▸ **The request**:
Count the lines in the rows below that contain the string "watch", matching case exactly. Reply with only the number.

▸ **Listed entries**:
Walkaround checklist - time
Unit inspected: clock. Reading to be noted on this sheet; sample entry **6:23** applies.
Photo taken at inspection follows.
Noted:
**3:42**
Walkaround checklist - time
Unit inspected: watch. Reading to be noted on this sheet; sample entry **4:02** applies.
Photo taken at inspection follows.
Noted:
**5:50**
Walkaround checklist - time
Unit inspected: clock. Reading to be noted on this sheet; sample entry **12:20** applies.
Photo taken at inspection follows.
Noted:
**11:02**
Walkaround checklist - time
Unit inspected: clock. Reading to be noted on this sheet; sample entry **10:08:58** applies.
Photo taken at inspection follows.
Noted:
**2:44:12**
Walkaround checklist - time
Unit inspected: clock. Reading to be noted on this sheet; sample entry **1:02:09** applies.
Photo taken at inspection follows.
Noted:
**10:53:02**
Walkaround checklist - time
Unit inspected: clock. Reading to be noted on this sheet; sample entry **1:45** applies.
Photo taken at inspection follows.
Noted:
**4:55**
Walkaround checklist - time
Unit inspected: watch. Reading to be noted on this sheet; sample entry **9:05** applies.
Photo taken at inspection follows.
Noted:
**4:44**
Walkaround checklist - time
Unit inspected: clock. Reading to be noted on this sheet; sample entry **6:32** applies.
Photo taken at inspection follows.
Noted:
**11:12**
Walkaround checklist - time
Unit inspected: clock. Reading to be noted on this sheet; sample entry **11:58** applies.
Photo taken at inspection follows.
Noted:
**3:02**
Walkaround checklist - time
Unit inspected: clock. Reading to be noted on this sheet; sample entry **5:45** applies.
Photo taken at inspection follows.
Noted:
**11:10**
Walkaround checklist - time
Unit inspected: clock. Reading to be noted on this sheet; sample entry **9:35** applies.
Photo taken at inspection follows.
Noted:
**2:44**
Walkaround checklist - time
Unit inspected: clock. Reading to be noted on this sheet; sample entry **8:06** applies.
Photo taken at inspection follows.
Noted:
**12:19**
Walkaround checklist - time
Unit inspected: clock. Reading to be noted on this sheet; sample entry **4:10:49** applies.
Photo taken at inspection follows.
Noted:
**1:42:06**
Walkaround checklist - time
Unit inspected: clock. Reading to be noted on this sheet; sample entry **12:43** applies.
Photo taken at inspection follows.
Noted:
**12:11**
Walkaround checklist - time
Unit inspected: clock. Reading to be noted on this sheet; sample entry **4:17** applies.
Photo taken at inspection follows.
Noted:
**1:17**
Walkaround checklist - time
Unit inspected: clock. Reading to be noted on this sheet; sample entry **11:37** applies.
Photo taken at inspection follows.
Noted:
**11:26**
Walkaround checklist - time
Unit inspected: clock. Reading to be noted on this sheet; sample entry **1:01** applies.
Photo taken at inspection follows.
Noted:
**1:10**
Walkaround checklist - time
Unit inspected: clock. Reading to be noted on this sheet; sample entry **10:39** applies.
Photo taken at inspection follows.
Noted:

▸ **Result for this exercise**:
2